WebmasterWorld Senior Member 10+ Year Member



karmov, rogerd, thanks, I have been thinking of building the content site on another domain away from the original work, to see the difference in conversion rate.

Macro, I always had a problem with text layout on a page, I think I need to take some evening course on design and layout fonctionality (or may be one of you can give me the name of a good book to read)

tedster, great info and thanks for your hand on experienc on the average number or screen people usually read, scroll.

I have read some interesting thread on how to make or subcontract writing work to students or copywriters (as my target market is uk based, like me, but it's not my mother tongue).

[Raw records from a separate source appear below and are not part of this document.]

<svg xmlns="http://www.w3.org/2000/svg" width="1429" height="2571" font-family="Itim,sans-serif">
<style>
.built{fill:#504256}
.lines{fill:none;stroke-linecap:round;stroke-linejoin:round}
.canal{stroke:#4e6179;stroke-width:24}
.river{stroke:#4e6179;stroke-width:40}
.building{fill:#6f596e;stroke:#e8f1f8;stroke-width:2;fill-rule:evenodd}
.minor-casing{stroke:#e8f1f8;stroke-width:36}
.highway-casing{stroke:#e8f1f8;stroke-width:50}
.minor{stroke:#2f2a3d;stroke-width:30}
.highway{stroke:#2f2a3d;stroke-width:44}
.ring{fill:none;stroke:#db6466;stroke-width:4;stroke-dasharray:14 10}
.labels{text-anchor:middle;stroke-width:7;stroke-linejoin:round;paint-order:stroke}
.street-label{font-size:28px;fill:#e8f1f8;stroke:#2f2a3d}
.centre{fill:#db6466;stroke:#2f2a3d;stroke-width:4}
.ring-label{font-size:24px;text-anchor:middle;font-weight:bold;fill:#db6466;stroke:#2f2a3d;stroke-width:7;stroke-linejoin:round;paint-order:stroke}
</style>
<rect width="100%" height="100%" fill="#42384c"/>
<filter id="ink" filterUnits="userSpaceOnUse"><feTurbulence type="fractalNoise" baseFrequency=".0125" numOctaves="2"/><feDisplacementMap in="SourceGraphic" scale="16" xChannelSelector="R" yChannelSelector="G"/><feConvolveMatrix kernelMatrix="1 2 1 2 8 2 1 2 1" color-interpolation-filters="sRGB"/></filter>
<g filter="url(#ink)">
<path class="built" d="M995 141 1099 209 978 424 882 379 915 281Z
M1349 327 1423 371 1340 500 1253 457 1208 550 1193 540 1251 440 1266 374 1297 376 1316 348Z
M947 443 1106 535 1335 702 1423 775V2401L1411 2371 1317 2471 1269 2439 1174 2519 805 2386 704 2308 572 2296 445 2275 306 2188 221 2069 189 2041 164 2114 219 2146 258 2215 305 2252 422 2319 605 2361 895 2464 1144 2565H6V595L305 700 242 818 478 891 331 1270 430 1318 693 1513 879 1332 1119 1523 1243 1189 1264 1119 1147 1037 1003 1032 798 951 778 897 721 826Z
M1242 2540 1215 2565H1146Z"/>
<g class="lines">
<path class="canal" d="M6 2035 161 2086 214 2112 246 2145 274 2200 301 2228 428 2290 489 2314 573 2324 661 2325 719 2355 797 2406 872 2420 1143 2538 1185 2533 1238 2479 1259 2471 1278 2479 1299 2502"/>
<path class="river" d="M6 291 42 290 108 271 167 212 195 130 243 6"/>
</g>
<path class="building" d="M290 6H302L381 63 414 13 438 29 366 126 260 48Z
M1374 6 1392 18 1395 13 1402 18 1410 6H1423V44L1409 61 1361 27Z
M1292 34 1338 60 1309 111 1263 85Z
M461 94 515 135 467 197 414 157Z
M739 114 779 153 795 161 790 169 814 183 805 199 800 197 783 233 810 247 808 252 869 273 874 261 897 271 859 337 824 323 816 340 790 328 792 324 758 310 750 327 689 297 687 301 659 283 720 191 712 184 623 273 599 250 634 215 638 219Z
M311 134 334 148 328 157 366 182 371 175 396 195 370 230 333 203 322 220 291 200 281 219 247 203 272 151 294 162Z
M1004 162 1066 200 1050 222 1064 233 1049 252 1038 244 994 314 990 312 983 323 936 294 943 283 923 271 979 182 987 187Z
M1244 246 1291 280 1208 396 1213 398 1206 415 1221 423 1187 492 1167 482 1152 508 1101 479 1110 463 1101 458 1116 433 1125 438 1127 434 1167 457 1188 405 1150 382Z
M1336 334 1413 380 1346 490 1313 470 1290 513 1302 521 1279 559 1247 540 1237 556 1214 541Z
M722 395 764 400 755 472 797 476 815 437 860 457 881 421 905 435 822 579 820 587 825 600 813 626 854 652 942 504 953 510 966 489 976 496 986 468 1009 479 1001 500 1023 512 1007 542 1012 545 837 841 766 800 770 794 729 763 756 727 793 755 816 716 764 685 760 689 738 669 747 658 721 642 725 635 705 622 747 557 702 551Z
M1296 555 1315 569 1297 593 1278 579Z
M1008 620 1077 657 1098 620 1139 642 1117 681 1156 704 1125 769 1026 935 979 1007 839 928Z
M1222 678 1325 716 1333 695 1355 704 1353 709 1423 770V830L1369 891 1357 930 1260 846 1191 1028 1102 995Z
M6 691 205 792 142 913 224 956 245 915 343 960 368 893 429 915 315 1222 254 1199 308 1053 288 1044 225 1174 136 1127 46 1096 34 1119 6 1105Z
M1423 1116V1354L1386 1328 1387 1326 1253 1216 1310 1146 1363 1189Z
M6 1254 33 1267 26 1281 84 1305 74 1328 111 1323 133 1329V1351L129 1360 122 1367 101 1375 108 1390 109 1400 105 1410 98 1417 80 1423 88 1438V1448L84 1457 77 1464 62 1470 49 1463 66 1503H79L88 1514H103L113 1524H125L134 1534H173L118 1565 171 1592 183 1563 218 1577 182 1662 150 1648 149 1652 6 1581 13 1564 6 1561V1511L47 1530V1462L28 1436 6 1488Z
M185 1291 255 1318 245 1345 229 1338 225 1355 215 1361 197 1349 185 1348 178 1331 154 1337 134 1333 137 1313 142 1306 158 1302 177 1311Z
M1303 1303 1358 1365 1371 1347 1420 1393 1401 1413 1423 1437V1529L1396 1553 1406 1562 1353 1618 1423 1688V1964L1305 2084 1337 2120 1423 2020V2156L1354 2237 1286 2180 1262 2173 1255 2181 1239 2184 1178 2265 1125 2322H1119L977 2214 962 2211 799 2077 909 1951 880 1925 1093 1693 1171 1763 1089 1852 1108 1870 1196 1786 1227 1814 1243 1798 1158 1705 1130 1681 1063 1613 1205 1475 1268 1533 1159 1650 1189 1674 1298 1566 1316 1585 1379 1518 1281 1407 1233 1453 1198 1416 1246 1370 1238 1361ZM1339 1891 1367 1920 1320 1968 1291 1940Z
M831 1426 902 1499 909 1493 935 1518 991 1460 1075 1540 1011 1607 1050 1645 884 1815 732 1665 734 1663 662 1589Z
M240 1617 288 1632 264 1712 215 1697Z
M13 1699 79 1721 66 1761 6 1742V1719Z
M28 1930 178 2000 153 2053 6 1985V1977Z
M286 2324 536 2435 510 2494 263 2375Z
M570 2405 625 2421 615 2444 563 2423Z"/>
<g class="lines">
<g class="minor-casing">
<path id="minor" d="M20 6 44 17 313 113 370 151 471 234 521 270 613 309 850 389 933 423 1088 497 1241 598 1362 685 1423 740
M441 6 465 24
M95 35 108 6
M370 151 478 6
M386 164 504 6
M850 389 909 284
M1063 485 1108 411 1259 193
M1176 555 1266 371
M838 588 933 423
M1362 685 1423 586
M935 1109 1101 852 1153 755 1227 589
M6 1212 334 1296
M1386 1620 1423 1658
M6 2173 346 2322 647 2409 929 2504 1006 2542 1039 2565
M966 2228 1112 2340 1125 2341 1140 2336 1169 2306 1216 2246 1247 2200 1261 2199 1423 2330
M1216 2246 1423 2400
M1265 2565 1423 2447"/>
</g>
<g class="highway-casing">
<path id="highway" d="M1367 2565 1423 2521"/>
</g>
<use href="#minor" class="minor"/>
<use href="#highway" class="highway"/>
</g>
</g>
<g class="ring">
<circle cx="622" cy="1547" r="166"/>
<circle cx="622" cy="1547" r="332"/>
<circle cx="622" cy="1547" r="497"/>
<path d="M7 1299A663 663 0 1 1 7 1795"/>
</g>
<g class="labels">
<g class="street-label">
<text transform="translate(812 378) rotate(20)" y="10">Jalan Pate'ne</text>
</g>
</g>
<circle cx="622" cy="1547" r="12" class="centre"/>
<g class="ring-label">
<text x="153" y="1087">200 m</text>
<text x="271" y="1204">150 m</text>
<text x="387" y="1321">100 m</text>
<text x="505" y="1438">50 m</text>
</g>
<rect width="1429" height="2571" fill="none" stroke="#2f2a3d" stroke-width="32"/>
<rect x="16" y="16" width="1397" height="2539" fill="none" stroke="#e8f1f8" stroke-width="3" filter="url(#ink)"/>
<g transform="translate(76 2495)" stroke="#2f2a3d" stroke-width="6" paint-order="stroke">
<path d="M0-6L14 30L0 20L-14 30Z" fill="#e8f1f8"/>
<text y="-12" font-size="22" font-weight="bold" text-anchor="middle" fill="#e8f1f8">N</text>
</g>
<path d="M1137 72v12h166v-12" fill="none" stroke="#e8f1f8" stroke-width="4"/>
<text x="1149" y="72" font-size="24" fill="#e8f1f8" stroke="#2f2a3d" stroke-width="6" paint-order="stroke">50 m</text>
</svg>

Any of you have some good resource (paper based is fine) about text layout and ease of read?

Thanks

Leo

jimh009

2:38 am on Apr 24, 2004 (gmt 0)

10+ Year Member



Pictures or graphics are a great way to break up too big of blocks of content. I use it heavily on my site and it works great.

EileenC

1:01 am on Apr 25, 2004 (gmt 0)

10+ Year Member



Don't forget about bullet points or sidebar boxes, especially for material you want to emphasize.

claus

1:26 am on Apr 25, 2004 (gmt 0)

WebmasterWorld Senior Member 10+ Year Member



It deserves repeating although both tedster and EileenC beat me to it:

  • bullet points in you text - use them
  • It makes a text scan easily
  • People don't read online, they scan
  • Even Jacob Nielsen says this
  • Also, make sure your pages print well
  • If they're worth reading they will be printed
  • Oh, and don't go above seven bullets in any list

rogerd

5:03 pm on Apr 26, 2004 (gmt 0)

WebmasterWorld Administrator 10+ Year Member



One thing that's great about the web is that it lets you break down material in the way that makes most sense, not based on arbitrary page dimensions.

So, as you add bullets, sidebars, text highlights, etc., keep looking at the big picture - if your page is starting to look cluttered and unfocused, it's probably time to subdivide it in some way.